Thursday, August 7, 2008

A new mysterious strain of PDF

Just to spice up my life and possibly yours too... here's this out-of-the blue surprise.

This looks, at the first glance, like a regular PDF file. file command on a Linux box identifies it as "PDF document, version 1.4". It opens fine in pretty much any PDF reader (Acroread, KPDF, evince, whatever). However, if you decide to print it then it becomes a whole different ballgame.

It prints very slowly when it does. From Acroread 8 it does not print at all. That was checked on both OpenSuSE Linux 10.3 and MS Windows Vista so I have reason to believe that the problem at hand is most likely OS-agnostic.

It does print using the system print (lp) on OpenSuSE Linux 10.3. It prints on OpenSuSE Linux in Acroread 7, CentOS 5 Linux under Acroread 5 as well as on MacOS 10 under Preview. When converted to Postscript via pdftops it yields a humongous (100+ MB) Postscript file which is quite impressive given that the PDF file being converted is only a less-than-a-megabyte 13-page document.

If you know what this mystery PDF file is about or have encountered this mutation of PDF yourself - shout, and together we shall prevail!


L said...
This comment has been removed by the author.
lornix said...

The PDF was created by Adobe's InDesign CS2. They're actually pretty amazing files internally.

In this particular file (nri2294.pdf), there are:

48 embedded fonts
13 pages
0 embedded images!!

It seems that InDesign CS2 doesn't, in this case at least, embed images in the normal manner. The images seen in the file were likely created using InDesign, thus known to the application and stored/embedded as vectors.

I used the PDF Toolkit (pdftk) to burst the pages into individual pdf files, then converted those files into postscript.
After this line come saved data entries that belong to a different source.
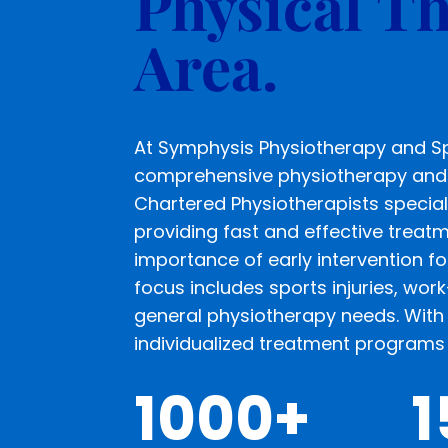
Physical Th
Area.
At Symphysis Physiotherapy and Spo
comprehensive physiotherapy and 
Chartered Physiotherapists special
providing fast and effective treat
importance of early intervention fo
focus includes sports injuries, work
general physiotherapy needs. With 
individualized treatment programs 
1000+
1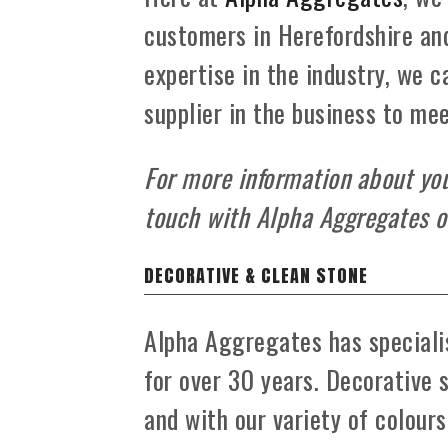
customers in Herefordshire an
expertise in the industry, we 
supplier in the business to me
For more information about your
touch with Alpha Aggregates 
DECORATIVE & CLEAN STONE
Alpha Aggregates has specialis
for over 30 years. Decorative 
and with our variety of colour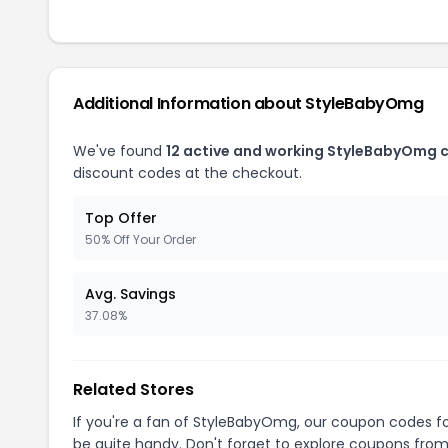
Additional Information about StyleBabyOmg
We've found
12 active and working StyleBabyOmg 
discount codes at the checkout.
Top Offer
50% Off Your Order
Avg. Savings
37.08%
Related Stores
If you're a fan of StyleBabyOmg, our coupon codes f
be quite handy. Don't forget to explore coupons from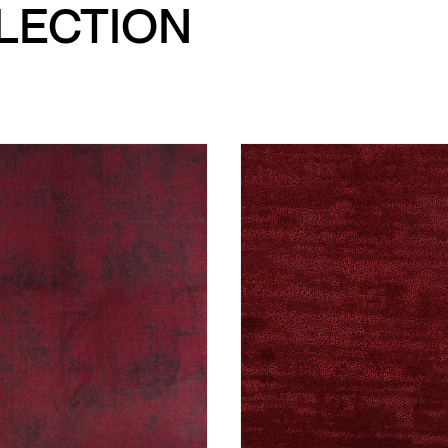
LLECTION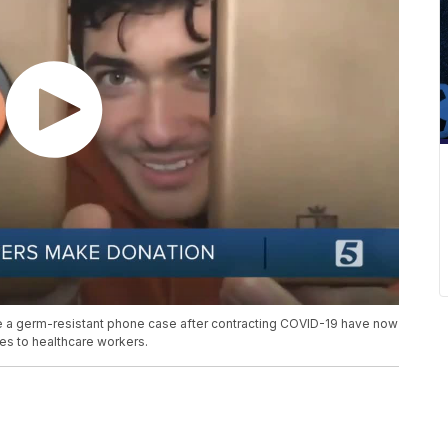
e a germ-resistant phone case after contracting COVID-19 have now
es to healthcare workers.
The biggest files (17M, 47M, 76M) correspond to the pages with the biggest images, pages 6, 4 and 2 respectively.

Examining page 2 (76M) revealed several fonts being embedded, and over 262 thousand, 5 to 8 line 'groups' of postscript drawing/positioning commands.

This is where the size is coming from...

And the sheer volume of commands may be overwhelming some print pre-processors.

The slowness is due to the fact that almost all 'behind the scenes' work is done in postscript in linux, and then if the output device doesn't speak postscript, converted to a raster image which is then sent for printing.


(Grrr, Google/Blogger is being a pain today!)

Boris Epstein said...

Hi Lorni,

Thank you very much... Excellent analysis!

More lately.